Our Favourite Venues From The Paris Shows
Photograph by Swan Gallet/ WWD/ REX Shutterstock
The most interesting settings – from a historic prep school to a unique university – at the menswear SS17 fashion shows in the French capital.
In one sense, going to the seasonal menswear collections in Paris is a terrible way to get to know the French capital. So packed is the schedule that you inevitably spend the whole time not walking wistfully through the streets, à la Mr Walter Benjamin, or Mr Charles Baudelaire, but frantically hopping in Ubers and elbowing your way through crowds of Vetements-clad street-style photographers. The whole experience is hardly of a calibre suitable for the Paris Wallpaper* guide. Having said that, there is a benefit to trolling all over the city in this way – you get to discover a lot of interesting places that, as a tourist, you would probably never visit. Here’s our favourite three venues from the SS17 shows last weekend.
Photograph courtesy of Acne Studios
Foregoing the thoroughly tried and tested format of the runway show, Acne Studios chose to showcase its SS17 offering in the historic Lycée Charlemagne, a former home to the Jesuits that was turned into a preparatory school by chucklesome French Emperor Mr Napoléon Bonaparte in the 18th century. This is a building steeped in, and somewhat ravaged by history, a fact most evident from the crumbling, patchy frescos that adorn the arched hallway where the Acne presentation took place. Making a virtue out of this decadent state, the Swedish brand placed a series of square mirrors on the floor, contrasting the peeling paintwork up above with the sharp, ultra-contemporary silhouettes down below. There was also something going on with the chairs – the models kept dragging them about into different positions – but to be honest, we at MR PORTER were far too busy gawping at the ceiling to figure out what that was all about.

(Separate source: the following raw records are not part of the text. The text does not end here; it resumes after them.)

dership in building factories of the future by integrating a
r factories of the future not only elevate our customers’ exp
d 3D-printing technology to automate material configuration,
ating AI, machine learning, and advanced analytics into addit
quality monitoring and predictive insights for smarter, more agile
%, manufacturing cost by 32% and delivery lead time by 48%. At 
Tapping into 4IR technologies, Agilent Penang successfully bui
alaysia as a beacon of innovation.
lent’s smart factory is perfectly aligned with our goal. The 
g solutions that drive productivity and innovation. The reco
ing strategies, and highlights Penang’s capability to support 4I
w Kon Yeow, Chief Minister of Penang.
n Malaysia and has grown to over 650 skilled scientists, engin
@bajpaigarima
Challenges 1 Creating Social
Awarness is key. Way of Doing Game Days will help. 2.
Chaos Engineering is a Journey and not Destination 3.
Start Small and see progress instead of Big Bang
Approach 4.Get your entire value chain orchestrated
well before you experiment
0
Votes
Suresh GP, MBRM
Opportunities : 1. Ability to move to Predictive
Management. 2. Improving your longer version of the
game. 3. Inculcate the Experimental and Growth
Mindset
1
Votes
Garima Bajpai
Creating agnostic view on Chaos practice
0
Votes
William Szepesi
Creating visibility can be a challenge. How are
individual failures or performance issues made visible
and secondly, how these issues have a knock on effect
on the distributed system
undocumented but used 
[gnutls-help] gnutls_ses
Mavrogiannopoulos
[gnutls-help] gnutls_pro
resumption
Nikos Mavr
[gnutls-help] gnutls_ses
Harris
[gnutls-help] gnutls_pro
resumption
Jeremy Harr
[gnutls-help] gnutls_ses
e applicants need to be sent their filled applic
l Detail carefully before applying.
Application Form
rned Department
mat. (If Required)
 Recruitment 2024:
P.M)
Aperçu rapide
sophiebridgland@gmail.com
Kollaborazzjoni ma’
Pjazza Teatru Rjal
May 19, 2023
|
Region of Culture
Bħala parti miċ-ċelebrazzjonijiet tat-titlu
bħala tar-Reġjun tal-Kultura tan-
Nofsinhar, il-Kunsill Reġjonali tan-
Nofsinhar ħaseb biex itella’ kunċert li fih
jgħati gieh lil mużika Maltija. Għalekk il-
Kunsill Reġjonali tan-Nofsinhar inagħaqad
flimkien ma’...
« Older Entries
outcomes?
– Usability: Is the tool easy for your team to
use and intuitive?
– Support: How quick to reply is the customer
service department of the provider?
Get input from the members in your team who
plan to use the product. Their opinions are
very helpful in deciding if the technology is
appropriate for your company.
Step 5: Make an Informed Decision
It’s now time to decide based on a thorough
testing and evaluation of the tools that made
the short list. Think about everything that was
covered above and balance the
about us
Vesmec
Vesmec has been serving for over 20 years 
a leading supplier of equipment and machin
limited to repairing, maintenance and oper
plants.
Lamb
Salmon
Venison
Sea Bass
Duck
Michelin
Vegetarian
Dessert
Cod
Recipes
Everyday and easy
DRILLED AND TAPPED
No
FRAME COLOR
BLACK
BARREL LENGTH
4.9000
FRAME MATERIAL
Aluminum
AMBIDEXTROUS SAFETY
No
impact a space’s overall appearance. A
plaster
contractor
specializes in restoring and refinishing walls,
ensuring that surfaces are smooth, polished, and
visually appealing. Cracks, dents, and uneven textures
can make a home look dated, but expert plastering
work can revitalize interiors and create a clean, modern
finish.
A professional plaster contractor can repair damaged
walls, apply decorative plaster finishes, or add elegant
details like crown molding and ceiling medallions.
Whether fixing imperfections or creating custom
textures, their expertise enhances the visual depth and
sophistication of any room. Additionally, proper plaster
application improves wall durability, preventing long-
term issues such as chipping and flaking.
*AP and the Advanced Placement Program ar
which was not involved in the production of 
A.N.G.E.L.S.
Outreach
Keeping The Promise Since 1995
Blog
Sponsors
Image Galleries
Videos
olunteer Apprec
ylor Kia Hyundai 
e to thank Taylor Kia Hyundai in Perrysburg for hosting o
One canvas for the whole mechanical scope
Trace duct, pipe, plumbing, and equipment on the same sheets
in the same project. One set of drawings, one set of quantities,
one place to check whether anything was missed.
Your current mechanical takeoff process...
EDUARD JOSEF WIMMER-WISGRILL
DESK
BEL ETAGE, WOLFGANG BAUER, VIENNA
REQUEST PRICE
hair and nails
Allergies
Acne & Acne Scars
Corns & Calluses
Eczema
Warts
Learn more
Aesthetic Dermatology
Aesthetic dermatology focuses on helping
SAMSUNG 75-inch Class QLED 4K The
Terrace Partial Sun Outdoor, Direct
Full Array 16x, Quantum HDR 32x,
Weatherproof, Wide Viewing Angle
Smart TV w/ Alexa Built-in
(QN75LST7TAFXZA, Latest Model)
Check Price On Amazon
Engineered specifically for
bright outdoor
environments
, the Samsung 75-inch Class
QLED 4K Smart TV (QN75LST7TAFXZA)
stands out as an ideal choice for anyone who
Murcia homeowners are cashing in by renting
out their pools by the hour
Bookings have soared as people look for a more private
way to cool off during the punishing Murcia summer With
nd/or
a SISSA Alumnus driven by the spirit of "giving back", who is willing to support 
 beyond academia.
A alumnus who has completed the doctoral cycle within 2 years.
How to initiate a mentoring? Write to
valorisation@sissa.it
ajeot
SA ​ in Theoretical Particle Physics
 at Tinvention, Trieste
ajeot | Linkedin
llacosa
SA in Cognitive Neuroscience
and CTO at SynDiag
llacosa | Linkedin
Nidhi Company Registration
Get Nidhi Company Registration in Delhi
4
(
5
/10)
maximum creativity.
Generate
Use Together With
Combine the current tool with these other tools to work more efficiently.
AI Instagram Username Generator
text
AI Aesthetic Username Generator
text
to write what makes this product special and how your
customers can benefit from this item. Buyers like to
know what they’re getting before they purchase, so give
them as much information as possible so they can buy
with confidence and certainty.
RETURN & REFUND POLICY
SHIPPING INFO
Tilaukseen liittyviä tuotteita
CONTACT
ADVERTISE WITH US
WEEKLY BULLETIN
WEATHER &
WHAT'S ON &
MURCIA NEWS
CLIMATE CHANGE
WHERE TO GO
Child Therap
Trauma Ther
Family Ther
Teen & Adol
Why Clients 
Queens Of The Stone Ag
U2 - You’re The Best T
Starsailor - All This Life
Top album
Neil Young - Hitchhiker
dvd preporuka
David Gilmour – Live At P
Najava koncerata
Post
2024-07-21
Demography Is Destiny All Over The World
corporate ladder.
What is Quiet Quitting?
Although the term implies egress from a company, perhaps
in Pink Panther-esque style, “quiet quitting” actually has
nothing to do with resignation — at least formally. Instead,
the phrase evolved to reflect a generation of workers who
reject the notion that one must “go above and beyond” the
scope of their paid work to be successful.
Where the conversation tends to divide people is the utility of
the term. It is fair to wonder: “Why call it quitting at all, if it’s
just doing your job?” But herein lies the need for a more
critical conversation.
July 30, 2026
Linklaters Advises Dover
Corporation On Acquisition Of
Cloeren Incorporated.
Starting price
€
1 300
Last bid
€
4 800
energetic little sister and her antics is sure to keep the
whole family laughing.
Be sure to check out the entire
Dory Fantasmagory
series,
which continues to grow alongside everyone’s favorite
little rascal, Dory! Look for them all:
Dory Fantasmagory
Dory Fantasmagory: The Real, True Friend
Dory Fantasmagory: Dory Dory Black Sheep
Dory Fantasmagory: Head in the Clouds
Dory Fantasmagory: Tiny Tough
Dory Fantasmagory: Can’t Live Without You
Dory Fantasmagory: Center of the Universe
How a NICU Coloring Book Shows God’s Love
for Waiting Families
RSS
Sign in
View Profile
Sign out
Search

L’Orangerie du Jardin du Luxembourg
Photograph by Photoshot
It must have been nice in Paris in the 19th century. That is, once the July revolution of 1830 was over. Oh, and also the one in 1848. And the coup in 1848. Actually, thinking about it, it’s a bit of a mystery how, in between the seismic and seemingly constant shifts in government, the denizens of Paris managed to build such delightful buildings as the orangerie in the Jardin du Luxembourg. Yet build them they did – perhaps there is hope for post-Brexit Britain yet. Though this building was originally built in the 1830s to nurture sensitive plants during the winter, today it functions as an art gallery and, apparently, a place you can put on fashion shows. Its interior is actually quite boring – little more than a long, white corridor – but for the SS17 season, via the intervention of Japanese brand Sacai, it was transformed into something rather wonderful: a post-apocalyptic quarryscape adorned with ominous mounds of gravel. Perhaps in tribute to the building’s nurturing past, guests were handed folded paper fans, with the words “Sacai” and “love” printed on them. Thoughtful touches never go unappreciated – such delicate flowers are the attendees of these things.
Issey Miyake Men
**Université Pierre et Marie Curie **
Photograph by Swan Gallet/WWD/REX Shutterstock
The Université Pierre et Marie Curie – one of the world’s top science universities – has a somewhat interesting architectural legacy. The original 1960s design for the Jussieu Campus in Paris’s fifth arrondissement was largely considered a failure, thanks not only to its confusing grid-like system of organisation but to its heavy use of asbestos – which turned out to be carcinogenic, whoops! – as a fire retardant. Today however, the building feels rather impressive, as a result of the clean-up operation that has been ongoing since the 1990s, as well as a truly spectacular new atrium designed by Parisian architect collective Périphériques. Anyway, the campus provided an aptly futuristic venue for the latest collection from technologically driven Japanese brand Issey Miyake Men, who, in asking its models to walk in confusing, zig-zag patterns, made the most of the building’s gridded, multi-level public courtyards. As the centrepiece of the show, rather than the usual insipid DJ set, Japanese psychedelic rock band Kikagaku Moyo treated the guests to a set. Which was amazing really. Why doesn’t every fashion show have a set from Japanese psychedelic rock band Kikagaku Moyo?